Crystal and Cyclona are a little -- okay, a lot -- rougher around the edges than was Vanessa. But Lyonne and Maria Celedonio pour such heart and soul into these outwardly soulless, heartless girls that we recognize them as human even when their actions appall us. (If you want an example of the mystery of fine acting, riddle yourself why we continue to empathize with and stay interested in Cyclona even after her vibrator scene, a scene that would be infamous if the movie were better known.) Cyclona is softened by her childlike faith in Sister Gomez and the purity of their quest. Crystal gets us in her corner by being the yeah-whatever voice of jaded reason, the stained fingers snatching the string of Cyclona's helium balloon of consciousness whenever it threatens to float off into the ozone. Tucked away subtly into Lyonne's characterization, though, is a sense of damaged, stunted girlhood. Crystal was once a little girl who loved to eat until guilt was attached to appetite; toss teenage body-loathing into the mix and you have a complex web of self-destruction and destruction, a girl who hates herself and figures nothing she does means anything anyway, so, fuck it, let's do some crimes. Lyonne also knows what to do with a line like "Blowing your dad definitely qualifies as some memorable shit. I know. I been there." She delivers this with a rueful smile that speaks volumes about the self-protective membrane such girls must place over memories of abuse.

Eventually the girls reach Mexico, where they do indeed locate Sister Gomez, played by Vincent Gallo -- no, you haven't just gone insane; Vincent Gallo -- as a fluttery-voiced visionary nun who takes the starving orphans of Tijuana into her dining room for pastries and candy. This, you'll note, is also where the film reaches its fairy-tale mode (there are intimations of it earlier, when the girls leave a trail of crack rocks in the forest). Sister Gomez offers to "feed" Crystal's "demon," curing her of her anger and bulimia; Crystal believes this, not because she's gullible but because she feels the metaphorical truth that her rage and her eating disorder are connected. For Cyclona, Sister Gomez promises to rid her of the voices in her head. All of this comes at a price, though, and Crystal finds herself working the street, hustling stupid guys for services she doesn't provide. It all leads to a John Woo-style climax wherein Crystal discovers Sister Gomez's perfidy, introduces her to her own oven, and blazes away at a decadent party of pervs with a gun in each hand.

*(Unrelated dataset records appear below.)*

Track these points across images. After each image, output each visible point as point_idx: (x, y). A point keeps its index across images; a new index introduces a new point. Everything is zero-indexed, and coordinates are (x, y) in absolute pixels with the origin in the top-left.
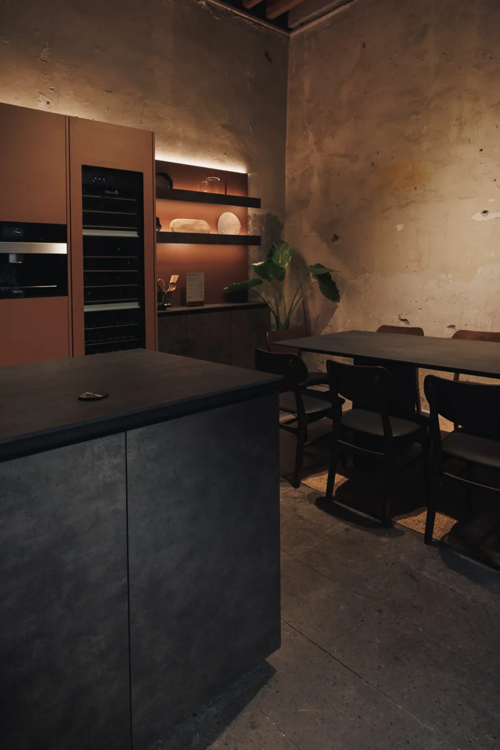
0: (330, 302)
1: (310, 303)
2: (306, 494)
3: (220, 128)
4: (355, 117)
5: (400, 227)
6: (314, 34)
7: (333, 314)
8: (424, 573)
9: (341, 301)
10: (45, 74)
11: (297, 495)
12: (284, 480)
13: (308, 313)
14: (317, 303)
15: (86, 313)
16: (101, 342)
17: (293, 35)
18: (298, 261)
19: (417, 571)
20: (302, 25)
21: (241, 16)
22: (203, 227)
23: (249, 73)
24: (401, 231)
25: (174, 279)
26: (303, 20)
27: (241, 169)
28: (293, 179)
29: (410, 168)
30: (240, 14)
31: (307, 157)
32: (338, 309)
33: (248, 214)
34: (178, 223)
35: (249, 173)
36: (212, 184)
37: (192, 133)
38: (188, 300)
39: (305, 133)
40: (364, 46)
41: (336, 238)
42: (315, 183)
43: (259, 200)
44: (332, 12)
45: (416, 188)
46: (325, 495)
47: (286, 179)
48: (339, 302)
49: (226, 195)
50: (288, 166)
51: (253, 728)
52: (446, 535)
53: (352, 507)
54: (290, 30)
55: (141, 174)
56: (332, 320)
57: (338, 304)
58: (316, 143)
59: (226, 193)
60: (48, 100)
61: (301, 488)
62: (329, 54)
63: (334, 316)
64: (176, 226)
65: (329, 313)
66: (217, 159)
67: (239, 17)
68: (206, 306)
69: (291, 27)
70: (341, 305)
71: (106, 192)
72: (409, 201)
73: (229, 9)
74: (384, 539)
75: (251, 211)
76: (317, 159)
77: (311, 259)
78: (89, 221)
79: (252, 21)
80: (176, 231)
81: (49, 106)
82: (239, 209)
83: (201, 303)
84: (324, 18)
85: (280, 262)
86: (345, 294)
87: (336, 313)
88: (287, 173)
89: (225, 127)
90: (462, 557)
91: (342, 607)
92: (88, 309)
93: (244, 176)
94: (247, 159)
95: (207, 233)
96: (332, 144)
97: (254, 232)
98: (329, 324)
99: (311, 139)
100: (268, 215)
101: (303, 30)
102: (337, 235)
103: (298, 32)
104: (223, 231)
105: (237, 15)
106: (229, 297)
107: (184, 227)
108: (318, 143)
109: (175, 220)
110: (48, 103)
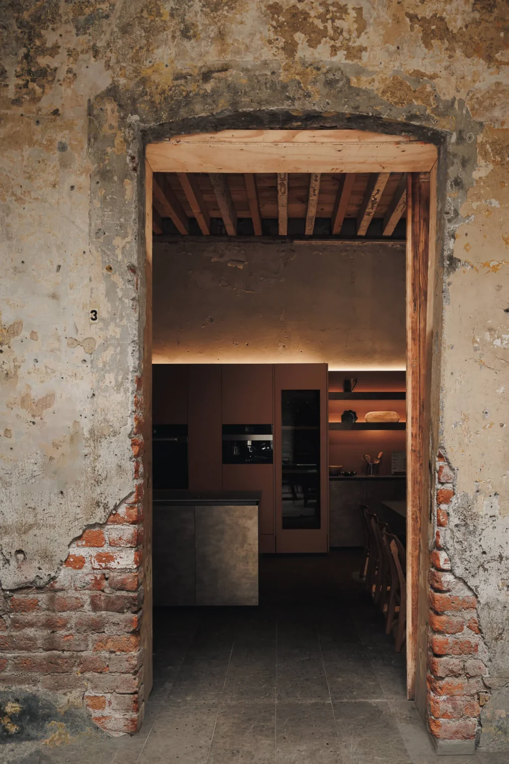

I'm not sure what to think about Sister Gomez, yet another case of crossdresser-as-psycho, perhaps justifiable in that the girls are led to trust her only to discover that she's just some guy -- and in this movie, guys spell trouble (yet, as usual, cops aren't demonized and even a clownish horndog lawyer played with brio by David Alan Grier comes off as oddly likable).

Trickbaby has been derided as post-Tarantino trash unworthy of the Freeway label; it's a cheap way for critics to assert that they enjoy Ebert-approved pulp like Freeway, but harder-edged pulp like Trickbaby that makes them think about bulimia, incest, child pornography, and the inequities of the American justice system is just, well, too much. Better to just slag it off as a bad sequel and move on. This is as unfair as it is stupid. Trickbaby doesn't deserve to be judged as "a Freeway sequel"; it works on its own snarly, baroque terms as what I hope will be the middle panel of that trilogy. I eagerly await Freeway 3, or whatever the hell Kushner-Locke ends up calling it, as long as they finance it.

Why stop at a trilogy, though? I wouldn't mind if Matthew Bright went on making these art-house/drive-in rewrites of Grimm until he ran out of fairy tales to fracture or gutsy actresses willing to star in them.